TASKS FOR THIS EXERCISE:
• a. In the text on autism spectrum disorder, what is the approximate prevalence of ASD?
• b. Continue the text on autism spectrum disorder from its last line.
(Beginning of READING TEXT)
Autism Spectrum Disorder (ASD)

  • The approximate prevalence of autism spectrum disorder (ASD) is 1% in both US and non-US populations.
  • It is unclear whether the increases are due to an expanded diagnostic criteria, increased awareness, or a true increase in incidence.

Red Flags

DSM-IV to DSM 5 Changes

Individuals with a well-established DSM-IV diagnosis of autistic disorder, Asperger’s disorder, or pervasive developmental disorder not otherwise specified should be given the diagnosis of autism spectrum disorder. Individuals who have marked deficits in social communication, but whose symptoms do not otherwise meet criteria for autism spectrum disorder, should be evaluated for social (pragmatic) communication disorder.
Criterion A

Persistent deficits in social communication and social interaction across multiple contexts, as manifested by all of the following, currently or by history (examples are illustrative, not exhaustive; see text[1]):

  1. Deficits in social-emotional reciprocity, ranging, for example, from abnormal social approach and failure of normal back-and-forth conversation; to reduced sharing of interests, emotions, or affect; to failure to initiate or respond to social interactions.
  2. Deficits in nonverbal communicative behaviors used for social interaction, ranging, for example, from poorly integrated verbal and nonverbal communication; to abnormalities in eye contact and body language or deficits in understanding and use of gestures; to a total lack of facial expressions and nonverbal communication.
  3. Deficits in developing, maintaining, and understanding relationships, ranging, for example, from difficulties adjusting behavior to suit various social contexts; to difficulties in sharing imaginative play or in making friends; to absence of interest in peers.
Criterion B

Restricted, repetitive patterns of behavior, interests, or activities, as manifested by at least two of the following, currently or by history (examples are illustrative, not exhaustive; see text[2]):

  1. Stereotyped or repetitive motor movements, use of objects, or speech (e.g., simple motor stereotypes, lining up toys or flipping objects, echolalia, idiosyncratic phrases).
(End of READING TEXT)
(Beginning of MATERIAL SUPPLIED)
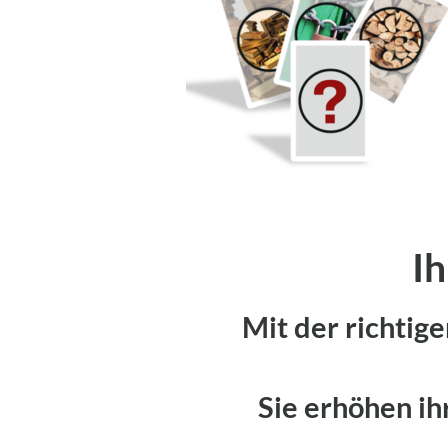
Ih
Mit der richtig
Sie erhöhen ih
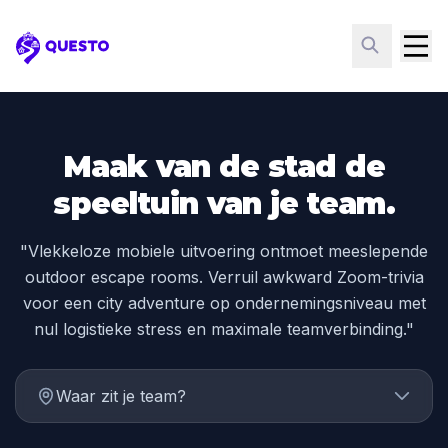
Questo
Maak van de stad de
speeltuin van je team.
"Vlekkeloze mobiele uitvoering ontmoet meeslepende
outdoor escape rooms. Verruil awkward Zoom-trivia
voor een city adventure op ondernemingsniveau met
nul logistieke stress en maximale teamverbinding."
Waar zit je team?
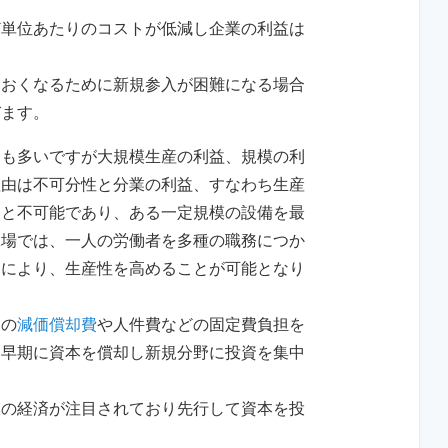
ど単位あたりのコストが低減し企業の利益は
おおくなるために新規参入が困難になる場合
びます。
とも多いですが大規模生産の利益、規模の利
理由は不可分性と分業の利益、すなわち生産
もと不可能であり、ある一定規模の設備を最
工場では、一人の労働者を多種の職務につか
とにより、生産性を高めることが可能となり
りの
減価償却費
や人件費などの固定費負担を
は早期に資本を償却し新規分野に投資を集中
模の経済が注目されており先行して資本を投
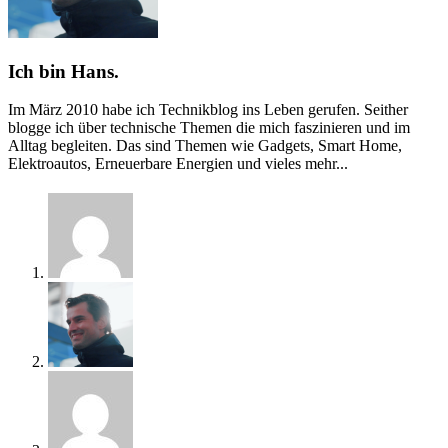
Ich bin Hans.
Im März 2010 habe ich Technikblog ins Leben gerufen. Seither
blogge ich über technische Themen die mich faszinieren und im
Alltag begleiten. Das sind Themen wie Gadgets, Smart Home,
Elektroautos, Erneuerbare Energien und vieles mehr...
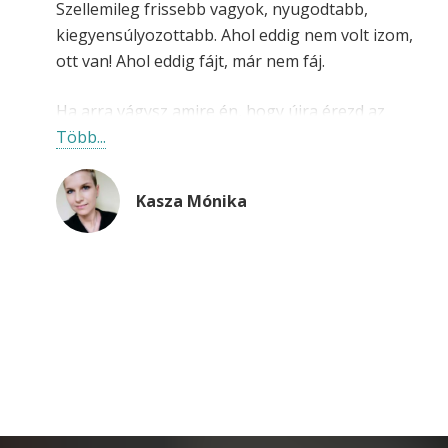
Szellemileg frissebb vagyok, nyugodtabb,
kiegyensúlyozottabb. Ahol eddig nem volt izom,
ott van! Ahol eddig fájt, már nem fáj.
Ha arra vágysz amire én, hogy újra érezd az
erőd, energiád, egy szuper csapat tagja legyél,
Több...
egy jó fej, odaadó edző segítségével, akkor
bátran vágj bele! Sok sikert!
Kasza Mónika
(End of MATERIAL SUPPLIED)
(Beginning of MATERIAL SUPPLIED)
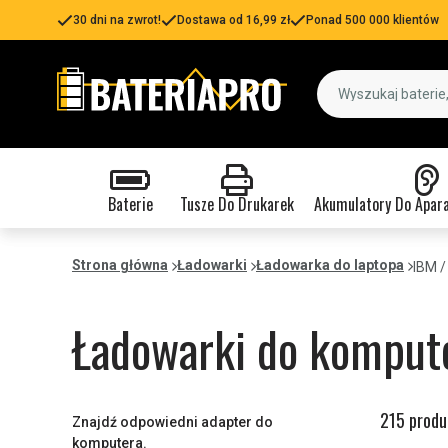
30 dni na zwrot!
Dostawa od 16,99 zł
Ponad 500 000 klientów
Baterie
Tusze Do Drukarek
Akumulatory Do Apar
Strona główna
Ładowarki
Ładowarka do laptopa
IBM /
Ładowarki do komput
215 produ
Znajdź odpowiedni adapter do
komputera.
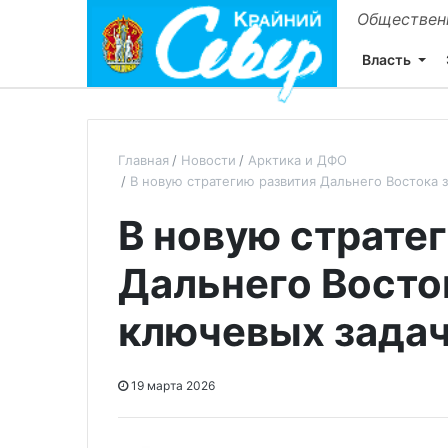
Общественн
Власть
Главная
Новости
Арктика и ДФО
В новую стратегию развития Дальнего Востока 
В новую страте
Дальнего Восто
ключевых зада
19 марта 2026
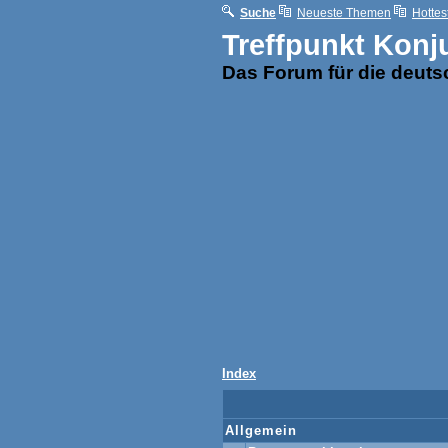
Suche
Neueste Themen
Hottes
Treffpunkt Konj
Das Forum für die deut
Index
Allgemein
(End of MATERIAL SUPPLIED)
(Beginning of MATERIAL SUPPLIED)
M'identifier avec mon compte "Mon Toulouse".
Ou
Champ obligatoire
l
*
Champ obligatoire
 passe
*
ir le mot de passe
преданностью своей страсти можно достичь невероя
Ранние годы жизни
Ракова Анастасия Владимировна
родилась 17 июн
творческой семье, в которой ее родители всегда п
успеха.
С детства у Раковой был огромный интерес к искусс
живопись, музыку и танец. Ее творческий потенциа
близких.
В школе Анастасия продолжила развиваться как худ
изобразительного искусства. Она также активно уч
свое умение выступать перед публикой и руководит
(End of MATERIAL SUPPLIED)
ANSWER SECTION:
• a. About 1% in both US and non-US populations.

• b.
  2. Insistence on sameness, inflexible adherence to routines, or ritualized patterns of verbal or nonverbal behavior (e.g., extreme distress at small changes, difficulties with transitions, rigid thinking patterns, greeting rituals, need to take same route or eat same food every day).
  3. Highly restricted, fixated interests that are abnormal in intensity or focus (e.g., strong attachment to or preoccupation with unusual objects, excessively circumscribed or perseverative interests).
  4. Hyper- or hyporeactivity to sensory input or unusual interest in sensory aspects of the environment (e.g., apparent indifference to pain/temperature, adverse response to specific sounds or textures, excessive smelling or touching of objects, visual fascination with lights or movement).
Criterion C

Symptoms must be present in the early developmental period (but may not become fully manifest until social demands exceed limited capacities, or may be masked by learned strategies in later life).

Criterion D

Symptoms cause clinically significant impairment in social, occupational, or other important areas of current functioning.

Criterion E

These disturbances are not better explained by intellectual disability (intellectual developmental disorder) or global developmental delay. Intellectual disability and autism spectrum disorder frequently co-occur; to make co-morbid diagnoses of autism spectrum disorder and intellectual disability, social communication should be below that expected for general developmental level.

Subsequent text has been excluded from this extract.